Stored data:
________________________

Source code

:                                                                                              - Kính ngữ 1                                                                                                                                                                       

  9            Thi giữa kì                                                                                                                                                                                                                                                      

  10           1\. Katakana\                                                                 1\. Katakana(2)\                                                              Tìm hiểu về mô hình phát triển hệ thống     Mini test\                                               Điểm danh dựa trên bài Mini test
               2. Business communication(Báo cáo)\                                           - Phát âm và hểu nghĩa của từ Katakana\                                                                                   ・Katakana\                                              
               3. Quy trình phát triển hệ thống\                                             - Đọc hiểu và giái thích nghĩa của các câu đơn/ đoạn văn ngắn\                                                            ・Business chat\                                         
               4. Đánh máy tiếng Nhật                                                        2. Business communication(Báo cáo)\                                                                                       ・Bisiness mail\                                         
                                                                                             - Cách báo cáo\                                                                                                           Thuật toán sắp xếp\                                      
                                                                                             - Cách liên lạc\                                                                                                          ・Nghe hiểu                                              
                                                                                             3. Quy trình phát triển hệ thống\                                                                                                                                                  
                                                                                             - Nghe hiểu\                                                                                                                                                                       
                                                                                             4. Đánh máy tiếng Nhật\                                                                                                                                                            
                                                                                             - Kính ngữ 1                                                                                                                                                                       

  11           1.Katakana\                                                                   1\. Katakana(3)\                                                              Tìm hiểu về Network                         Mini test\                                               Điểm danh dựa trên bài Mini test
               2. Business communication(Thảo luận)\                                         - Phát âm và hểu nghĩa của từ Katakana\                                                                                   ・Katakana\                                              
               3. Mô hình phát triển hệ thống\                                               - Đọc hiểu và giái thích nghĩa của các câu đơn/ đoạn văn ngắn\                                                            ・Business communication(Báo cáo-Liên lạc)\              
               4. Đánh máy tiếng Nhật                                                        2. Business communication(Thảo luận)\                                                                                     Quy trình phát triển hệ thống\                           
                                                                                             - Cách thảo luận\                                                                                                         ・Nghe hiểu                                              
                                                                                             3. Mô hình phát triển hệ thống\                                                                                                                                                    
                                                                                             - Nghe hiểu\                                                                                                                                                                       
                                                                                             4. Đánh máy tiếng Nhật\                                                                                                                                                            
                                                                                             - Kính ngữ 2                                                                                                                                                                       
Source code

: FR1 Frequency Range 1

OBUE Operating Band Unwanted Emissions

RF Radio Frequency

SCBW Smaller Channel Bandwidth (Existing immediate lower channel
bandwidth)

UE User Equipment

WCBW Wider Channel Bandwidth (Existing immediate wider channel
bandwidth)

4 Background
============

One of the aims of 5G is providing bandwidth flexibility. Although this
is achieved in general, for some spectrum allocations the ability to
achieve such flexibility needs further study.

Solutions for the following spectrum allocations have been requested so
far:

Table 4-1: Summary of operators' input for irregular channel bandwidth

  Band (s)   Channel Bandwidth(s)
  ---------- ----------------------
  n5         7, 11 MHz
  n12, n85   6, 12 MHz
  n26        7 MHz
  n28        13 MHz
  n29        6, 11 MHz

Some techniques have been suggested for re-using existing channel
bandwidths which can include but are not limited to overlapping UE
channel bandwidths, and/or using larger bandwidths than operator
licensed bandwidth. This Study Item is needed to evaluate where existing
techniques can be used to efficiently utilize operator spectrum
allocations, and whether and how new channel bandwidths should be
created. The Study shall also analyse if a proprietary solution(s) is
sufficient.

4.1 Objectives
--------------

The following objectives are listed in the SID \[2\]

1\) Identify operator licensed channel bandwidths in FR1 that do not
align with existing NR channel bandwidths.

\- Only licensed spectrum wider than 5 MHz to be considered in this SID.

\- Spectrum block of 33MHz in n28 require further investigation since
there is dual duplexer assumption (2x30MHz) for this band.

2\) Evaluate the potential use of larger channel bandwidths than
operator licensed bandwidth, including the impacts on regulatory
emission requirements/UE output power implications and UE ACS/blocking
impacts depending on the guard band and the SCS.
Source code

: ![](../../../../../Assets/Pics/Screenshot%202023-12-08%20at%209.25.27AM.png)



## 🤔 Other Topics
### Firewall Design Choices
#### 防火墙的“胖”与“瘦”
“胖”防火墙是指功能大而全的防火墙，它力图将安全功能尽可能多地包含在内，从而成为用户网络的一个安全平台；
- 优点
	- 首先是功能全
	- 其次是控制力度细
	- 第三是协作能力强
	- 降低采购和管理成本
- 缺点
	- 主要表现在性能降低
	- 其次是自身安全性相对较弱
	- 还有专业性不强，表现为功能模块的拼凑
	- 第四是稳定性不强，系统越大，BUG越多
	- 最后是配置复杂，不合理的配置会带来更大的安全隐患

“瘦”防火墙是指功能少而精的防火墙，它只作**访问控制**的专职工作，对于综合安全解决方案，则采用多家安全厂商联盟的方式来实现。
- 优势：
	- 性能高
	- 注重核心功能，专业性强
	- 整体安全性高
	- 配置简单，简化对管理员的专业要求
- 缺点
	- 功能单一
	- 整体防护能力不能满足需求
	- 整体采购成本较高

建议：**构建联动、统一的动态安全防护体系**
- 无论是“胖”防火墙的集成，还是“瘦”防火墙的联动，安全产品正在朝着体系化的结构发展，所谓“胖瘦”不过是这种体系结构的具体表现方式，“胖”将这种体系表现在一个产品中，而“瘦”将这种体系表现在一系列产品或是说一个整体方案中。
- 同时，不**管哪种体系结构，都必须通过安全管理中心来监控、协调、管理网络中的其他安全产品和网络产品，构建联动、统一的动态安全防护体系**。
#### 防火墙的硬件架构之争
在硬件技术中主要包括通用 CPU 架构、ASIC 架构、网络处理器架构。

________________________

→ **Exercise goal**
Could you write out exactly the lines above, starting at the first one and ending with the line that has "Tìm hiểu về mô"?

→ **Task answer**
Source code

:                                                                                              - Kính ngữ 1                                                                                                                                                                       

  9            Thi giữa kì                                                                                                                                                                                                                                                      

  10           1\. Katakana\                                                                 1\. Katakana(2)\                                                              Tìm hiểu về mô hình phát triển hệ thống     Mini test\                                               Điểm danh dựa trên bài Mini test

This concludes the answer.